What she sees surprises her: raw envy, mixed with admiration. For a few minutes they sip their coffee and say nothing.
“I would join up if I could,” Halev says at last, voice low. “Four-F. I broke my shoulder when I was seven, and it has never healed properly.” He raises his left arm and winces when it approaches horizontal. And he says it again, the damning designation. “Four-F. Unfit for service.”
“I’m sorry.”
Halev drinks his coffee, eyes downcast, then says, “He means to kill every Jew on earth. He means to exterminate us. Is exterminating us.”
“I don’t think it’s a good idea to exaggerate,” Rainy says. “The truth is bad enough. Jews are being dispossessed, impoverished, dying on forced marches to concentration camps. That’s enough.”
“Rainy.”
“What?”
“It’s not an exaggeration.”
There is a certainty in his tone.
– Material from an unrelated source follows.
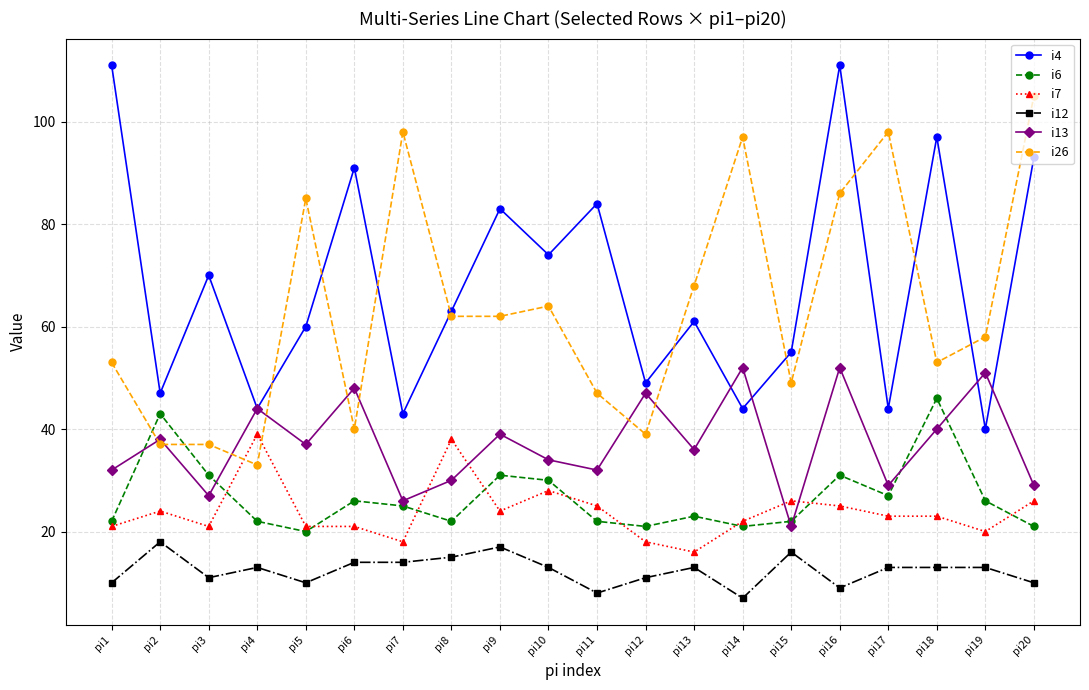

At which label does i13 reach its minimum?

pi15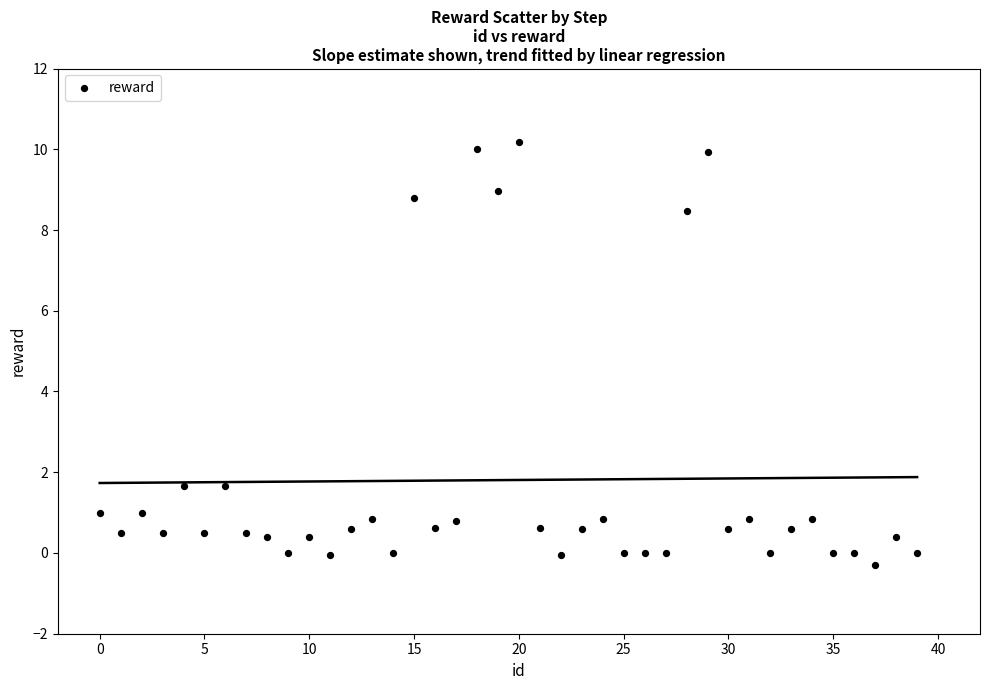

What is the range of Y values (max minus min)?

10.5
A sincerity and openness and pain in his eyes.
“You have proof?” she asks.
Halev shrugs. “Your family must know Jews in Germany and Poland. You must have family. Are you getting letters from those people?”
Rainy recalls the way her father pulled her aside to tell her that Cousin Esther has stopped writing. “I don’t know.” That is not an easy phrase for her to speak.
“No one is getting letters. Not in my circle, and we all have relatives. Relatives but no letters. Not from places the Germans have taken, anyway. A silence has descended on our people in Europe.”
Rainy tells herself this is paranoia. She tells herself that the Germans have simply cut off all communication. But in light of her father’s identical story, she is not so sure she’s right.
Not at all sure.
“So what are we to do?” she asks.
Now he grins. “Two things. First, this.” He taps two fingers on the stripes on her shoulder. “And also, you should come to a meeting.”
“A meeting? I do hope you’re not going to tell me you’re a communist.”